═══ Records for the task ═══

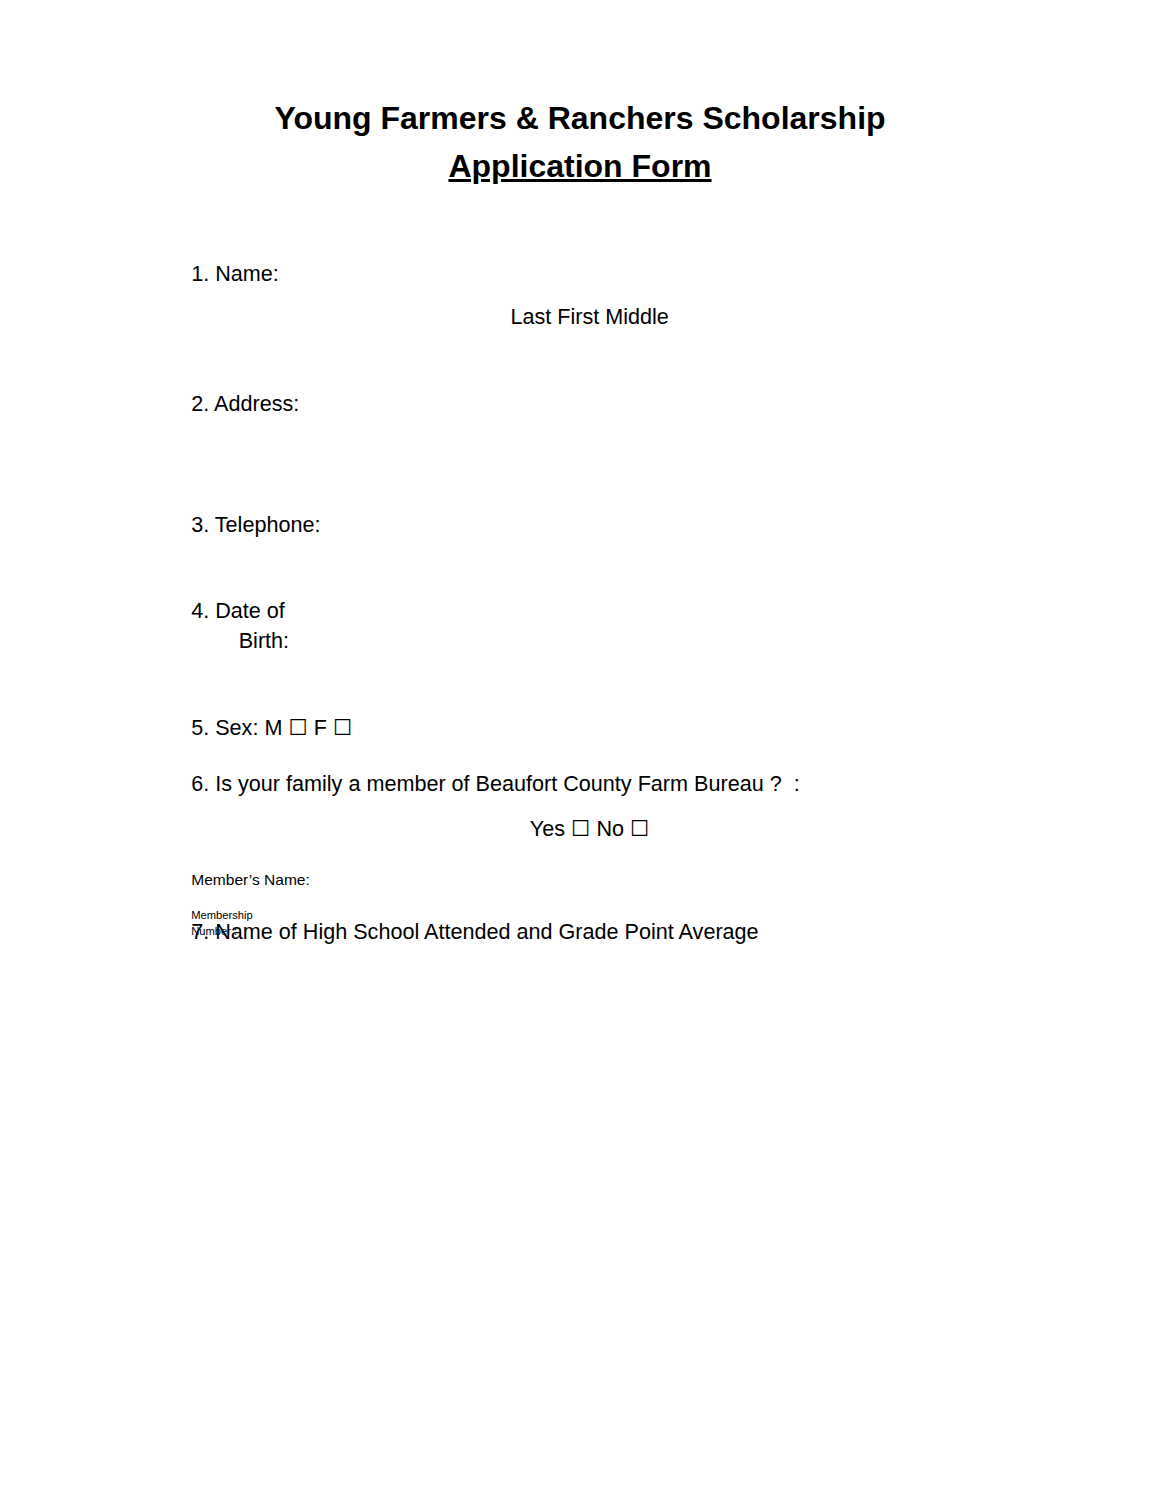Young Farmers & Ranchers Scholarship
Application Form
Name: Last First Middle
Address:
Telephone:
Date of
Birth:
Sex: M ☐ F ☐
Is your family a member of Beaufort County Farm Bureau ? : Yes ☐ No ☐
Member’s Name:
Membership
Number :
Name of High School Attended and Grade Point Average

═══

### Your assignment
Which lines run from the one containing "Sex: M ☐ F ☐" to the final line of the entries? Return those lines exactly, and only those.

### Written solution
Sex: M ☐ F ☐
Is your family a member of Beaufort County Farm Bureau ? : Yes ☐ No ☐
Member’s Name:
Membership
Number :
Name of High School Attended and Grade Point Average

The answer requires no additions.